| Provided data |

────────────────

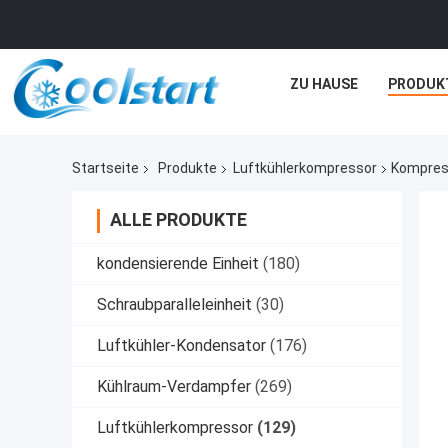
ZU HAUSE
PRODUK
Startseite
Produkte
Luftkühlerkompressor
Kompress
ALLE PRODUKTE
kondensierende Einheit
(180)
Schraubparalleleinheit
(30)
Luftkühler-Kondensator
(176)
Kühlraum-Verdampfer
(269)
Luftkühlerkompressor
(129)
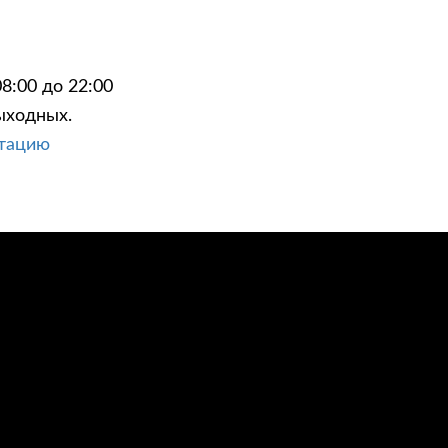
8:00 до 22:00
ыходных.
ЦИИ
КОНТАКТЫ
ьтацию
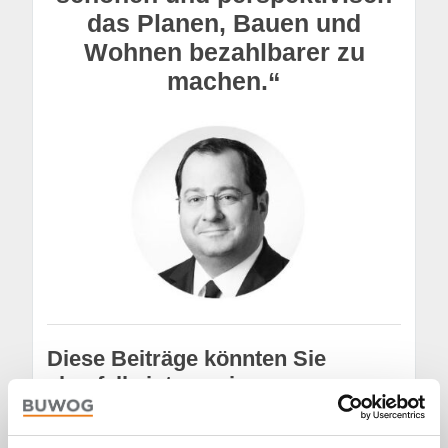
das Planen, Bauen und
Wohnen bezahlbarer zu
machen.“
Diese Beiträge könnten Sie
ebenfalls interessieren:
Historisches Werfthaus:
BUWOG HELLING
HOF übergeben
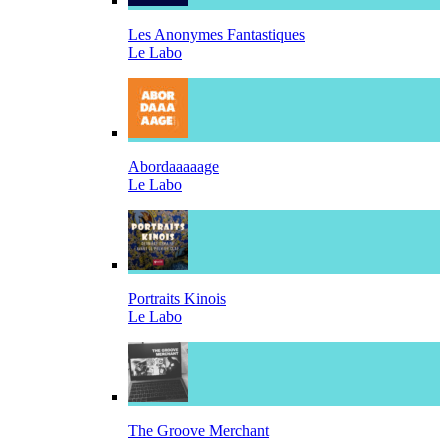
Les Anonymes Fantastiques
Le Labo
Abordaaaaage
Le Labo
Portraits Kinois
Le Labo
The Groove Merchant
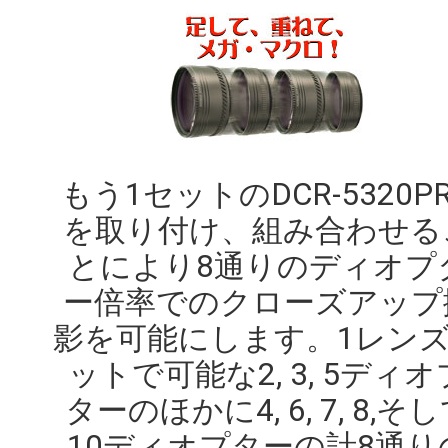
もう1セットのDCR-5320P
を取り付け、組み合わせる
とにより8通りのディオプ
ー倍率でのクローズアップ
影を可能にします。1レン
ットで可能な2, 3, 5ディオ
ターのほかに4, 6, 7, 8,そ
10ディオプターの計8通り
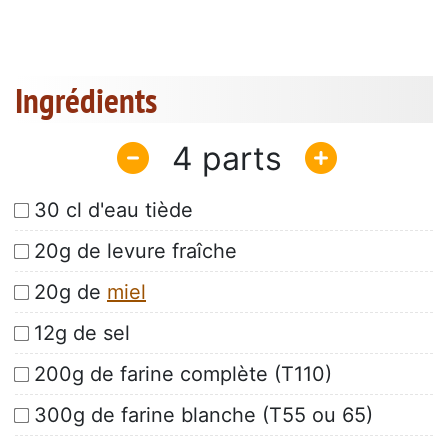
Ingrédients
4
30 cl d'eau tiède
20g de levure fraîche
20g de
miel
12g de sel
200g de farine complète (T110)
300g de farine blanche (T55 ou 65)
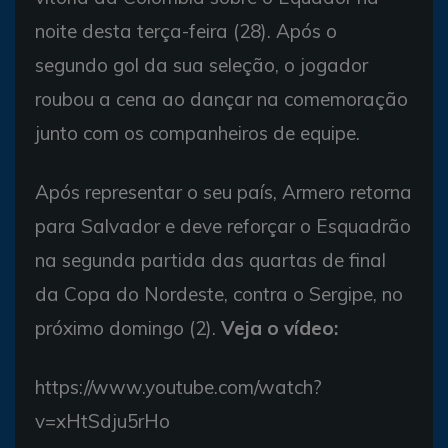
noite desta terça-feira (28). Após o
segundo gol da sua seleção, o jogador
roubou a cena ao dançar na comemoração
junto com os companheiros de equipe.
Após representar o seu país, Armero retorna
para Salvador e deve reforçar o Esquadrão
na segunda partida das quartas de final
da Copa do Nordeste, contra o Sergipe, no
próximo domingo (2).
Veja o vídeo:
https://www.youtube.com/watch?
v=xHtSdju5rHo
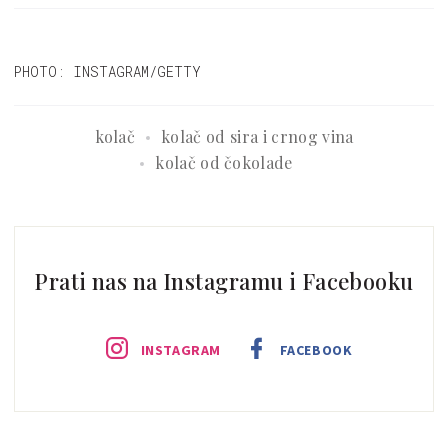
slastan!
PHOTO: INSTAGRAM/GETTY
kolač
kolač od sira i crnog vina
kolač od čokolade
Prati nas na Instagramu i Facebooku
INSTAGRAM
FACEBOOK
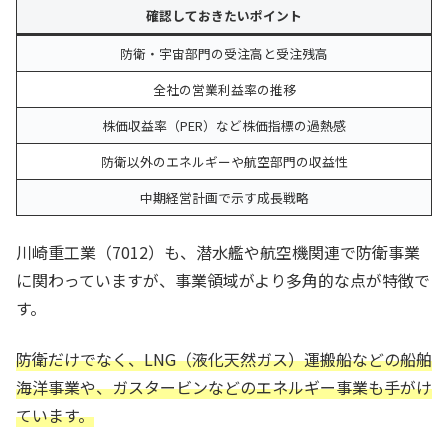
確認しておきたいポイント
防衛・宇宙部門の受注高と受注残高
全社の営業利益率の推移
株価収益率（PER）など株価指標の過熱感
防衛以外のエネルギーや航空部門の収益性
中期経営計画で示す成長戦略
川崎重工業（7012）も、潜水艦や航空機関連で防衛事業
に関わっていますが、事業領域がより多角的な点が特徴で
す。
防衛だけでなく、LNG（液化天然ガス）運搬船などの船舶
海洋事業や、ガスタービンなどのエネルギー事業も手がけ
ています。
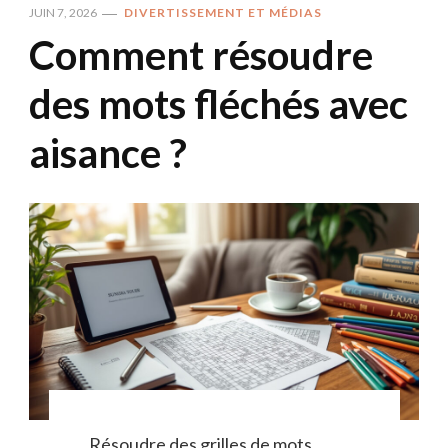
JUIN 7, 2026
DIVERTISSEMENT ET MÉDIAS
Comment résoudre
des mots fléchés avec
aisance ?
Résoudre des grilles de mots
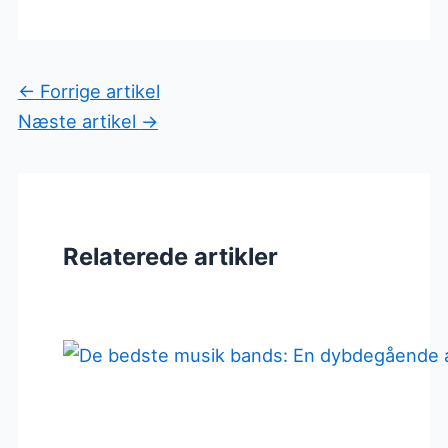
←
Forrige artikel
Næste artikel
→
Relaterede artikler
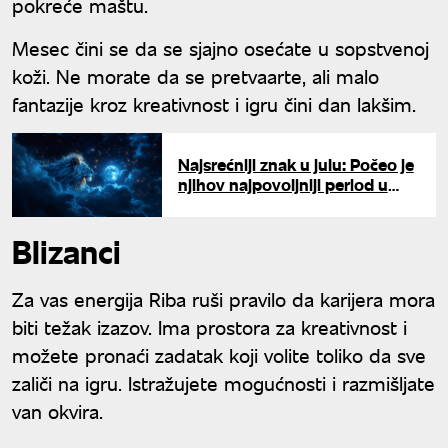
pokreće maštu.
Mesec čini se da se sjajno osećate u sopstvenoj
koži. Ne morate da se pretvaarte, ali malo
fantazije kroz kreativnost i igru čini dan lakšim.
Najsrećniji znak u julu: Počeo je
njihov najpovoljniji period u
poslednjih 12 godina
Blizanci
Za vas energija Riba ruši pravilo da karijera mora
biti težak izazov. Ima prostora za kreativnost i
možete pronaći zadatak koji volite toliko da sve
zaliči na igru. Istražujete mogućnosti i razmišljate
van okvira.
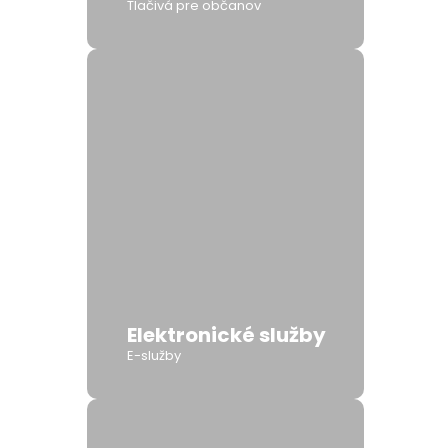
Tlačivá pre občanov
Elektronické služby
E-služby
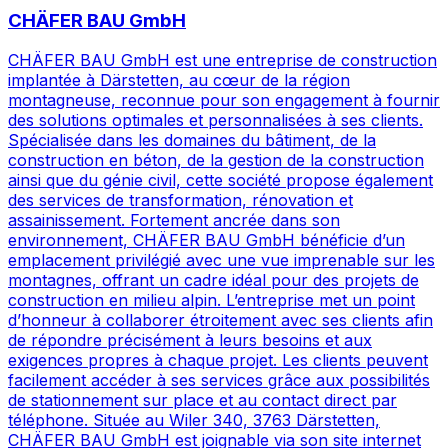
CHÄFER BAU GmbH
CHÄFER BAU GmbH est une entreprise de construction
implantée à Därstetten, au cœur de la région
montagneuse, reconnue pour son engagement à fournir
des solutions optimales et personnalisées à ses clients.
Spécialisée dans les domaines du bâtiment, de la
construction en béton, de la gestion de la construction
ainsi que du génie civil, cette société propose également
des services de transformation, rénovation et
assainissement. Fortement ancrée dans son
environnement, CHÄFER BAU GmbH bénéficie d’un
emplacement privilégié avec une vue imprenable sur les
montagnes, offrant un cadre idéal pour des projets de
construction en milieu alpin. L’entreprise met un point
d’honneur à collaborer étroitement avec ses clients afin
de répondre précisément à leurs besoins et aux
exigences propres à chaque projet. Les clients peuvent
facilement accéder à ses services grâce aux possibilités
de stationnement sur place et au contact direct par
téléphone. Située au Wiler 340, 3763 Därstetten,
CHÄFER BAU GmbH est joignable via son site internet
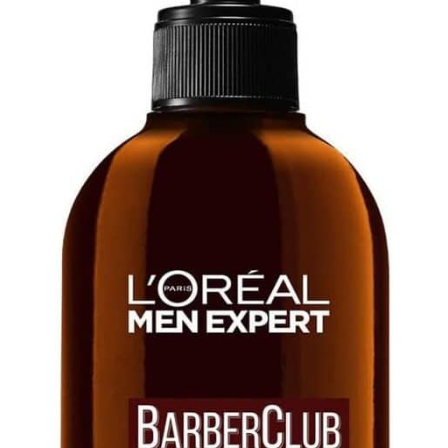
verte (525 nm) lisse les
œdèmes, de lifting et de
【Sécurité & Efficacité】
ridules;la lumière violette
raffermissement de la
Avant la première
(390 nm) favorise la
peau. Restaure
utilisation, réalisez un
détoxification;la lumière
efficacement l'élasticité
test de sensibilité
jaune (590 nm) améliore
et l'éclat de la peau.
cutanée sur l’intérieur du
la pigmentation;la lumière
Favorise l'absorption des
bras. Utilisez toujours
bleu clair (490 nm)
produits de soin de la
l’appareil avec des soins
soulage les tensions
peau. ❤【Technologies
comme tonique, sérum ou
cutanées;la lumière
LED à lumière rouge et à
crème hydratante pour
blanche (mix) procure une
lumière bleue】 La
renforcer l’effet. Les
relaxation profonde.
lumière rouge est utile
premiers résultats
【Chauffage à
pour raffermir et rajeunir
apparaissent
température constante】
la peau. Il aidera
généralement après 4 à 8
Le mode HOT et la
également à réparer la
semaines d’utilisation
fonction lumière
couche de collagène
régulière – les résultats
bleue/bleu clair du
endommagée. La lumière
peuvent varier d’une
appareil massage LED
bleue sert à éliminer
personne à l’autre.--
maintiennent une
l'acné. C'est un anti-
Remarque : Les produits
température constante de
inflammatoire. Il aide
de soin ou hydrogels ne
45 °C afin de favoriser la
également à réduire les
sont pas inclus.
circulation sanguine, de
rougeurs et à éliminer les
【Compatibilité
stimuler l'activité du
marques d'acné. Cette
Optimale】Cet appareil
collagène et des
technologie
visage radiofréquence
fibroblastes, d'accélérer
révolutionnaire répare les
beauté massage a été
l'absorption des
fibres de collagène et
spécialement conçu pour
nutriments et de faciliter
d'élastine de l'intérieur
le visage et le cou. Il
l'élimination des déchets
vers l'extérieur. C'est le
convient à divers
métaboliques. Cela
meilleur outil pour faire
problèmes cutanés :
contribue à atténuer les
passer votre peau au
premiers signes de l’âge,
rides et le relâchement
niveau supérieur. ❤【3
teint terne, gonflements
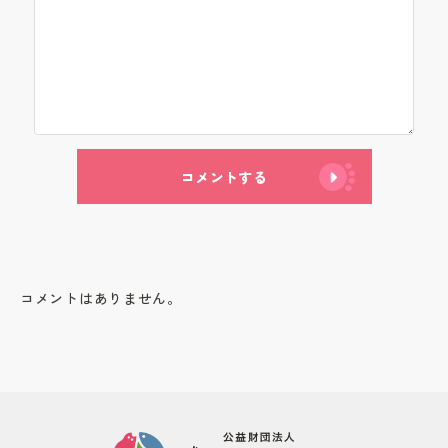
コメントする
コメントはありません。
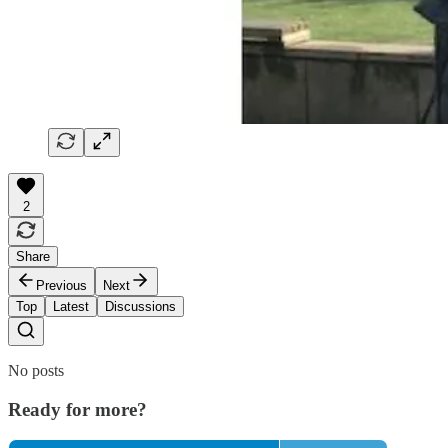
2
Share
Previous
Next
Top
Latest
Discussions
No posts
Ready for more?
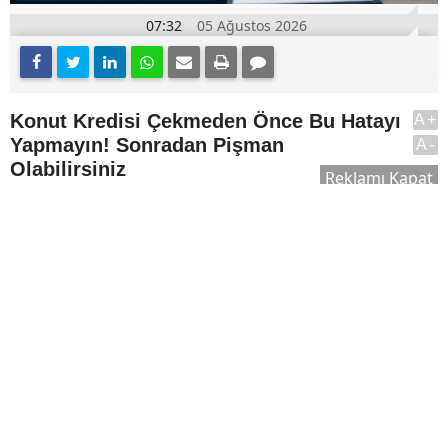
07:32
05 Ağustos 2026
Konut Kredisi Çekmeden Önce Bu Hatayı
A+
Yapmayın! Sonradan Pişman
A-
Olabilirsiniz
Reklamı Kapat
Ev sahibi olmayı planlayan birçok kişi için konut
kredisi, en önemli finansman yöntemlerinden biri
olmaya devam ediyor. Ancak konut kredisi
kullanmadan önce bilmeniz gerekenler, yalnızca
faiz oranlarını karşılaştırmaktan ibaret değil.
Peki, konut kredisi kullanmadan önce bilmeniz
gerekenler neler? İşte ev satın alma sürecinde
dikkat edilmesi gereken önemli noktalar.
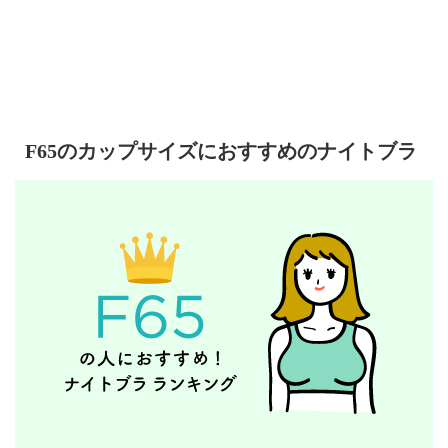
F65のカップサイズにおすすめのナイトブラ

────────────────

| Your goal |
Look through the entries above; copy every line holding the string "peau".

| Finished task |
peau. Restaure
et l'éclat de la peau.
peau. ❤【Technologies
la peau. Il aidera
passer votre peau au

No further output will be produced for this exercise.